# QUOTED TEXT:
..........

FRISCO – From Red Barn to red roofs, from pancakes to Rumpleminz – if Dennis Leifheit’s career sounds dreamy, that’s because it is. This is just the next phase.

Leifheit was most recently chief operating officer and executive vice president of International House of Pancakes (IHOP), the Los

Angeles-based restaurant company with flapjack franchises around the country. In January, Leifheit and his wife, Patty, purchased Antler’s Liquor from Antler’s store entrepreneur Dan Sederstrom.



The career tour that brought the Leifheits – Denver natives – back to Colorado and Summit County was a winding one.

“I can remember coming here when the tailings went right up to Breckenridge, you had the airport, and Frisco was a one-horse town,” Dennis Leifheit said Thursday, looking out the one-way office window in the corner of the Frisco Station store. “Ski tickets were $11.”



Then, he worked behind the counter of a Red Barn burger franchise. Leifheit worked his way up to manager, and in 1978, he took a job at Red Barn’s headquarters in Washington, D.C. Two years later, he was working with Pizza Hut as a division vice president. IHOP called in 1995 and lured him to a new executive position. The moves took him to Kansas and Iowa, and back and forth between the coasts.

But with five of his seven brothers and sisters in Denver, and a son and grandchildren on the Front Range, Leifheit said it was time to get back to his roots. Leifheit said he and his wife, a partner in the store, looked at land and businesses elsewhere. They enjoyed the area around their Boreas Pass home bought in 1992, and Patty volunteered each summer at the Breckenridge Music Institute. When Dennis Leifheit learned Antler’s Liquor was for sale, all the parts of the equation seemed to fit.

“We wanted to buy a business,” he said. “For support, but also to be involved in a community.”

The couple has spent the past two months learning the ins and outs of the business. Dennis Leifheit said he’s even worked double-shifts on the floor and mopped the floors to learn about his employees’ jobs. Leifheit said the business, despite the difference in product, is a lot like the restaurant trade – high volume sales and interaction with the public. It’s just more efficient and can be run with a smaller staff, he said.

Curiously, though, the Leifheits are not drinkers.

“We told our relatives, and they said, “Why?'” Dennis Leifheit said. “They still don’t understand it, really. But, I said I didn’t want T-shirts or gasoline. This business just fit the characteristics I was looking for.”

The Leifheits said they plan on getting more involved with the community as they learn the business better. Dennis Leifheit said he believes in socially conscious investing and business – something he recognizes as especially important in a risky business such as selling liquor. The family plans to continue its support of the Breckenridge Music Institute and will find other ways of engaging in Summit County life.

The couple is also building a home and horse property at the Ptarmigan Ranch along I-70 across from Dillon Valley.

Meanwhile, the contest to see who breaks the fewest items at the store will go on.

“I’ve only dropped one thing – he’s dropped three,” Patty Leifheit said. “I’ve got to stay ahead of him, you know.”

..........

Records from a dataset:

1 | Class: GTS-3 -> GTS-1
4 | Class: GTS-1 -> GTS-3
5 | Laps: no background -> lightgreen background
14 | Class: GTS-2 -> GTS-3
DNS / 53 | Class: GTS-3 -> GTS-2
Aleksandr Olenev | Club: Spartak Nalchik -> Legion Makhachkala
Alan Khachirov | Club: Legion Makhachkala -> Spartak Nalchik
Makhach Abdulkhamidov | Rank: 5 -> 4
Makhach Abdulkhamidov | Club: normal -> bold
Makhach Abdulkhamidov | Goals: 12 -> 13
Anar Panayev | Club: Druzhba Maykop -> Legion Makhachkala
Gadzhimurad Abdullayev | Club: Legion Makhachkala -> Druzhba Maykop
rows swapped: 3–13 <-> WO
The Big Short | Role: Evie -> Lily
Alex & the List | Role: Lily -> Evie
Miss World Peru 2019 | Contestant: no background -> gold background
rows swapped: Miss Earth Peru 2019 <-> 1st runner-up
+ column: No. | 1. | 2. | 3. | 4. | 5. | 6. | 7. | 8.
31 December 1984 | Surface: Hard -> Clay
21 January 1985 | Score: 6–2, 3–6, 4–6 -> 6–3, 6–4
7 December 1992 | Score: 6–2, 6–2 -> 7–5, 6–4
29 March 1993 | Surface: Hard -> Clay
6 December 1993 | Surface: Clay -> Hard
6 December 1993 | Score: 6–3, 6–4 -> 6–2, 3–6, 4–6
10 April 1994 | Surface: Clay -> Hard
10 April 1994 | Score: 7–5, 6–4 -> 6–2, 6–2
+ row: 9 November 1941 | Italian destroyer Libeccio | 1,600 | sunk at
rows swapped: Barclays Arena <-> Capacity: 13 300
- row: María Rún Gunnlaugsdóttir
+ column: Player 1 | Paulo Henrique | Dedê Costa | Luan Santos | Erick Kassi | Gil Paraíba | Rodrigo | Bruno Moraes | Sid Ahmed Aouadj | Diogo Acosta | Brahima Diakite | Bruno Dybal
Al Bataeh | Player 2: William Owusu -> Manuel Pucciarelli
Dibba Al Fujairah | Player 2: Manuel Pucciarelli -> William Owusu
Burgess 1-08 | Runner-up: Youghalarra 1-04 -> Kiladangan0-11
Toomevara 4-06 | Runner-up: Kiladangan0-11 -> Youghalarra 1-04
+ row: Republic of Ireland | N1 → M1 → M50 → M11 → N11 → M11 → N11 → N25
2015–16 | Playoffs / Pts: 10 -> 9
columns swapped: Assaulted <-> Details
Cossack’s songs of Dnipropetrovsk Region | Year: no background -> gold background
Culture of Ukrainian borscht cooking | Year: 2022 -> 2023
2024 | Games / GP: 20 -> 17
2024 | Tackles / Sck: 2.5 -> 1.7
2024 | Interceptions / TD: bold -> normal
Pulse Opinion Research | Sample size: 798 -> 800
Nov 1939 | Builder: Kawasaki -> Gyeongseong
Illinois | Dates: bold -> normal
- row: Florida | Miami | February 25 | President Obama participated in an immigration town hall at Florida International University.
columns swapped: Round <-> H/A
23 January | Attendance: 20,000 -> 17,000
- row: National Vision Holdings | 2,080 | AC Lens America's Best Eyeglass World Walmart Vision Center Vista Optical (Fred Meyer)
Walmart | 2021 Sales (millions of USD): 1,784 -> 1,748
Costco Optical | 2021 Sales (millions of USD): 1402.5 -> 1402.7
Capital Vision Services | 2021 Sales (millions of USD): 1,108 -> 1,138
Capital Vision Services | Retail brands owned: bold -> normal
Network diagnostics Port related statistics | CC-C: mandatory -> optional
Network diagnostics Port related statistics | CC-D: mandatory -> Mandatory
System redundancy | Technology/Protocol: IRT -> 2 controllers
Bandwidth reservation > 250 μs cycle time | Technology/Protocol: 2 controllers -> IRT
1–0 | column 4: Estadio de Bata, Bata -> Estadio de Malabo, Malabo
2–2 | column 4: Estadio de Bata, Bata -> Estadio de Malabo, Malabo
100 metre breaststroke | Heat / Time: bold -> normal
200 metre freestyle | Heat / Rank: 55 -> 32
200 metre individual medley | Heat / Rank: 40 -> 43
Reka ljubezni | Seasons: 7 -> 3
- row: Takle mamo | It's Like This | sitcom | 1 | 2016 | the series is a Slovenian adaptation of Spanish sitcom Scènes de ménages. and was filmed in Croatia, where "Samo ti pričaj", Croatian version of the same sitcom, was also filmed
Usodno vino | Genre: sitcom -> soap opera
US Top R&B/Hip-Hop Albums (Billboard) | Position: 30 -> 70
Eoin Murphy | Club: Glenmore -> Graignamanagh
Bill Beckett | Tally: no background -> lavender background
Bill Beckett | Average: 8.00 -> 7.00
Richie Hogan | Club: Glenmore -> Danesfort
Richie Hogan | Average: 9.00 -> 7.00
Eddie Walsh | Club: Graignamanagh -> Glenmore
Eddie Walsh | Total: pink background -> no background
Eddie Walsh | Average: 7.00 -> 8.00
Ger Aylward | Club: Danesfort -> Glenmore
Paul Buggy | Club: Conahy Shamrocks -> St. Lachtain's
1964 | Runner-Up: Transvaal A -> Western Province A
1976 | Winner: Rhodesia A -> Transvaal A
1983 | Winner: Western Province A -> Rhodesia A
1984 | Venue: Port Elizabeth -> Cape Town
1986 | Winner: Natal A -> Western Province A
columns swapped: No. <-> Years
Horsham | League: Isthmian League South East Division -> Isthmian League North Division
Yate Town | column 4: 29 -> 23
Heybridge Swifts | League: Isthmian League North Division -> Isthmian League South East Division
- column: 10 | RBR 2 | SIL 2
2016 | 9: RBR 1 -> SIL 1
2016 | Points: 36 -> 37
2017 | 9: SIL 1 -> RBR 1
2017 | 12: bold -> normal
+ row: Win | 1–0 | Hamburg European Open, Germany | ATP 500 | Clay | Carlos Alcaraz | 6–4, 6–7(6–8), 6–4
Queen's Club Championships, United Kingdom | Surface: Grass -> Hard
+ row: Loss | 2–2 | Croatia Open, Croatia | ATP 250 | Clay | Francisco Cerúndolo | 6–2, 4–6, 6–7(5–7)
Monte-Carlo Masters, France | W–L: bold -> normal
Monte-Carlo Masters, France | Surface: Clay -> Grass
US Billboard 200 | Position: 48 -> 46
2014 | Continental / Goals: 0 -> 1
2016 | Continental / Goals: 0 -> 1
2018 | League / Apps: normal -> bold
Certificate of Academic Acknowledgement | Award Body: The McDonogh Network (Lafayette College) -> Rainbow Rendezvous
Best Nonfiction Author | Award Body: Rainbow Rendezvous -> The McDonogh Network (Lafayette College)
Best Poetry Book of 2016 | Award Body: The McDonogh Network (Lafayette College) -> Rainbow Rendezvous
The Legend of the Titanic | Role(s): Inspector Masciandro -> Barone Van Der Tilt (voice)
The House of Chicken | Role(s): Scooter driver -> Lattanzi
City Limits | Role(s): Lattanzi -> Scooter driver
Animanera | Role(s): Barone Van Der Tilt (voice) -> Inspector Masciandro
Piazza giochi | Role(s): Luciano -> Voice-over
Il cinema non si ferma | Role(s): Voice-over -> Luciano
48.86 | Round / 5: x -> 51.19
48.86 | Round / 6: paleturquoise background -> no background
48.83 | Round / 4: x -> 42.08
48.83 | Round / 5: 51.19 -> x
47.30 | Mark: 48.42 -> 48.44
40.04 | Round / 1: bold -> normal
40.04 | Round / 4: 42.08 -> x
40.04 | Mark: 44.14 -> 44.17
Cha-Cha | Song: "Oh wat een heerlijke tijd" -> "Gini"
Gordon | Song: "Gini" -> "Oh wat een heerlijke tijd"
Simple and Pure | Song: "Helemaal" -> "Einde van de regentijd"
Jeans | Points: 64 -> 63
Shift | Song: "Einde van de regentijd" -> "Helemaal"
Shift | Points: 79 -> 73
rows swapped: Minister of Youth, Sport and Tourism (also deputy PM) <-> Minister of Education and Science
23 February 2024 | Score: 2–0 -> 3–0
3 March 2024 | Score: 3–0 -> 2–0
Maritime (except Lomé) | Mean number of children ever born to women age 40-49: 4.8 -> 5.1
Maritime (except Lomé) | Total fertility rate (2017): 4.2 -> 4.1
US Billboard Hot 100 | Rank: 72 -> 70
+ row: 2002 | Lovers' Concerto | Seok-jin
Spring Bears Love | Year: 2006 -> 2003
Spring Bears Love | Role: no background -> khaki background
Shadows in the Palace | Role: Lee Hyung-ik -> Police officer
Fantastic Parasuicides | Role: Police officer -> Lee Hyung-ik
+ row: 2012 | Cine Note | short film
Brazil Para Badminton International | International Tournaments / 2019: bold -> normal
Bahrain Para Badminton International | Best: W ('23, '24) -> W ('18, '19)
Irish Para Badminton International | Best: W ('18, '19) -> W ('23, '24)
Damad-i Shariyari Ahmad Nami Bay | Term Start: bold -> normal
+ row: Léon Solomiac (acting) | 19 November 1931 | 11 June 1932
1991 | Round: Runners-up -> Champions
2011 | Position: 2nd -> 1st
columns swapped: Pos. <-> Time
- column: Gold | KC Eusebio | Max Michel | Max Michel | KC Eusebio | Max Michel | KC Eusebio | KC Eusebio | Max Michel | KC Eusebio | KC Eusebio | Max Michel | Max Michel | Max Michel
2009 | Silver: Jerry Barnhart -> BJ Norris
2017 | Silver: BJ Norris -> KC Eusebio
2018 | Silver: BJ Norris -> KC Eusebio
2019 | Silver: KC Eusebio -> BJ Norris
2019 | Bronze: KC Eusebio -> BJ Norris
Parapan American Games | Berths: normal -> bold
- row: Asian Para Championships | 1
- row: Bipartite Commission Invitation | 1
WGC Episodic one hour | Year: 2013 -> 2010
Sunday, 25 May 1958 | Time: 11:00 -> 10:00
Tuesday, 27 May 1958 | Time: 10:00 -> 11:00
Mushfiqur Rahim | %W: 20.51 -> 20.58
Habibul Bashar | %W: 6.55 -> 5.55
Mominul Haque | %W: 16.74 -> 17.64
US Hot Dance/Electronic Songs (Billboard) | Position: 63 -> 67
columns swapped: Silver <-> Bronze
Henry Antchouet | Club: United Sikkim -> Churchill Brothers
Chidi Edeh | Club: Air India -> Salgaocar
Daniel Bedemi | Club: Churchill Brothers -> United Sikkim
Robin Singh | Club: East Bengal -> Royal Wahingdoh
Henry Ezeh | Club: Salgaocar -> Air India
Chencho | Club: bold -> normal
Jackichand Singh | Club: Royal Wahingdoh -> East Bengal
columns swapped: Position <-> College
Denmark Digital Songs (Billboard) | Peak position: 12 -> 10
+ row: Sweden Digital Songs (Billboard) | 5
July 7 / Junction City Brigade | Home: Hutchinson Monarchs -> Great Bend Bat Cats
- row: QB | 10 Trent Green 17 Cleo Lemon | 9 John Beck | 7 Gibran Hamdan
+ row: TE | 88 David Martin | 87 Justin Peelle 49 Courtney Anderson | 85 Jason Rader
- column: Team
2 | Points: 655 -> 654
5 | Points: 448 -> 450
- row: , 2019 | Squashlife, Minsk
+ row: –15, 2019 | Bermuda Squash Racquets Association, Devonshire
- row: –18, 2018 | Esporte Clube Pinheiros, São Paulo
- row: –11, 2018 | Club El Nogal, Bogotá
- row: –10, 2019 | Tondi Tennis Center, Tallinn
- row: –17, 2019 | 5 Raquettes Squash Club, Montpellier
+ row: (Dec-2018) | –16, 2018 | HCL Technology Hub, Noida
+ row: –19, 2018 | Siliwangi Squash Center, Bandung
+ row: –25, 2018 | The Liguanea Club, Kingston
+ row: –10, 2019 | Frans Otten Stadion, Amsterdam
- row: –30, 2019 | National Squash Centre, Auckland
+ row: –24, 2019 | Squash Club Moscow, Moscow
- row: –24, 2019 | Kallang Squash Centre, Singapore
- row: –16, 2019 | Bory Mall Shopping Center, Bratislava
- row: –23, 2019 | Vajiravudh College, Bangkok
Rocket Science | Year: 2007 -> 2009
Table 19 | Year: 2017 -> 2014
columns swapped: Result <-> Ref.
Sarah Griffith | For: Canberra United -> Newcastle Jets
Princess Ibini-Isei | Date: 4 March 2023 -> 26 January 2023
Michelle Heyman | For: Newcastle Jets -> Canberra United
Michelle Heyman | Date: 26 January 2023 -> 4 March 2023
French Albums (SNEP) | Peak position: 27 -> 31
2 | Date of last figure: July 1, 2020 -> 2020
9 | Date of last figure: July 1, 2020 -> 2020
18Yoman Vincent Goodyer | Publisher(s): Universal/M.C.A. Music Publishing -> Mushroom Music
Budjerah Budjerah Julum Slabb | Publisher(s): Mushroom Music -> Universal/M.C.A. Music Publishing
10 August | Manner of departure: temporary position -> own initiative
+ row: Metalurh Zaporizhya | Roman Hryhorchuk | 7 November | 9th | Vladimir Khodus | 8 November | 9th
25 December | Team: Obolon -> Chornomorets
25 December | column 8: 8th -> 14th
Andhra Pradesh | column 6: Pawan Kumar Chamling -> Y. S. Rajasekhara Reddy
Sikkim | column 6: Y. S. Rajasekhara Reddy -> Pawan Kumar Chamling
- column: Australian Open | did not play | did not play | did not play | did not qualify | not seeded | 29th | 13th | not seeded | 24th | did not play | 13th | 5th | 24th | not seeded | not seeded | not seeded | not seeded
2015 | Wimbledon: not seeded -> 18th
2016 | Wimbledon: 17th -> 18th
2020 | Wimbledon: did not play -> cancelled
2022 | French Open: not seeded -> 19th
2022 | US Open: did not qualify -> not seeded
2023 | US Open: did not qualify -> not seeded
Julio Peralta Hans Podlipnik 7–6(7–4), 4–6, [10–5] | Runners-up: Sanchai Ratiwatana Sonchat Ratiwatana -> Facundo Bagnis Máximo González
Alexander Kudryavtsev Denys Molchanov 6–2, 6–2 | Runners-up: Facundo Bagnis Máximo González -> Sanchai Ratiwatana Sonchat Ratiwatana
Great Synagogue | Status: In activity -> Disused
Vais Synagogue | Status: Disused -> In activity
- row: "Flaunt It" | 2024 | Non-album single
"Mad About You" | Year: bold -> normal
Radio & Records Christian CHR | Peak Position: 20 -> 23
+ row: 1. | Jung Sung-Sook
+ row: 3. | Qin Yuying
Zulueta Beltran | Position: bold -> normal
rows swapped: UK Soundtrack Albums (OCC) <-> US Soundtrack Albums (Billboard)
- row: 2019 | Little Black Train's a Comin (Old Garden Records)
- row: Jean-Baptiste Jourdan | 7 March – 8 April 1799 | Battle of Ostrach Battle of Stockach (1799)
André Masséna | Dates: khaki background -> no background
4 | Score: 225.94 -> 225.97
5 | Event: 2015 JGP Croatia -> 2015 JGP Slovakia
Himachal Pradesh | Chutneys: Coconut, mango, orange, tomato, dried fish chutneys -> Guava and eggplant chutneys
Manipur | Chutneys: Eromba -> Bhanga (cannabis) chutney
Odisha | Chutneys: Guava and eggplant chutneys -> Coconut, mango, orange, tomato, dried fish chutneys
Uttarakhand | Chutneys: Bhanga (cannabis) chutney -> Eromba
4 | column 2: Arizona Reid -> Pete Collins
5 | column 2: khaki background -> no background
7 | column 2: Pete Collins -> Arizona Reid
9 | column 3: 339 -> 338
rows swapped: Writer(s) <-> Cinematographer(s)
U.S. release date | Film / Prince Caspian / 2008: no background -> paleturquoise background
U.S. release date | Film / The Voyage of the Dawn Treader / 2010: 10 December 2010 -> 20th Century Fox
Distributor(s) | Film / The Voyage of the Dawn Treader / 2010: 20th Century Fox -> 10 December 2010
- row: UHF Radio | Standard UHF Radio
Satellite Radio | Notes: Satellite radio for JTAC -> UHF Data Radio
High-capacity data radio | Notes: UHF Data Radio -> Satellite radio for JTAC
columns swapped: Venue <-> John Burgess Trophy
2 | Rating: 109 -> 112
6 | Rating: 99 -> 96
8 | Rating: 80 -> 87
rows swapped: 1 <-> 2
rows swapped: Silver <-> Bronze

..........

# THE TASKS:
1 - Condense the paragraph of the article about Antler's Liquor that begins "The couple has spent the past two months" into a short bulleted list that keeps its main facts.
2 - Convert everything in the records, from their first line down to the line containing "- row: María Rún Gunnlaugsdóttir", into a JSON list of strings with one string per line.

# RESULTS IN ORDER:
1 -
- The couple has spent two months learning the business.
- Dennis Leifheit has worked double shifts on the floor and mopped the floors to learn his employees' jobs.
- He says the business is a lot like the restaurant trade despite the different product, with high-volume sales and dealing with the public.
- He says it is more efficient and can be run with a smaller staff.

2 -
[
  "1 | Class: GTS-3 -> GTS-1",
  "4 | Class: GTS-1 -> GTS-3",
  "5 | Laps: no background -> lightgreen background",
  "14 | Class: GTS-2 -> GTS-3",
  "DNS / 53 | Class: GTS-3 -> GTS-2",
  "Aleksandr Olenev | Club: Spartak Nalchik -> Legion Makhachkala",
  "Alan Khachirov | Club: Legion Makhachkala -> Spartak Nalchik",
  "Makhach Abdulkhamidov | Rank: 5 -> 4",
  "Makhach Abdulkhamidov | Club: normal -> bold",
  "Makhach Abdulkhamidov | Goals: 12 -> 13",
  "Anar Panayev | Club: Druzhba Maykop -> Legion Makhachkala",
  "Gadzhimurad Abdullayev | Club: Legion Makhachkala -> Druzhba Maykop",
  "rows swapped: 3–13 <-> WO",
  "The Big Short | Role: Evie -> Lily",
  "Alex & the List | Role: Lily -> Evie",
  "Miss World Peru 2019 | Contestant: no background -> gold background",
  "rows swapped: Miss Earth Peru 2019 <-> 1st runner-up",
  "+ column: No. | 1. | 2. | 3. | 4. | 5. | 6. | 7. | 8.",
  "31 December 1984 | Surface: Hard -> Clay",
  "21 January 1985 | Score: 6–2, 3–6, 4–6 -> 6–3, 6–4",
  "7 December 1992 | Score: 6–2, 6–2 -> 7–5, 6–4",
  "29 March 1993 | Surface: Hard -> Clay",
  "6 December 1993 | Surface: Clay -> Hard",
  "6 December 1993 | Score: 6–3, 6–4 -> 6–2, 3–6, 4–6",
  "10 April 1994 | Surface: Clay -> Hard",
  "10 April 1994 | Score: 7–5, 6–4 -> 6–2, 6–2",
  "+ row: 9 November 1941 | Italian destroyer Libeccio | 1,600 | sunk at",
  "rows swapped: Barclays Arena <-> Capacity: 13 300",
  "- row: María Rún Gunnlaugsdóttir"
]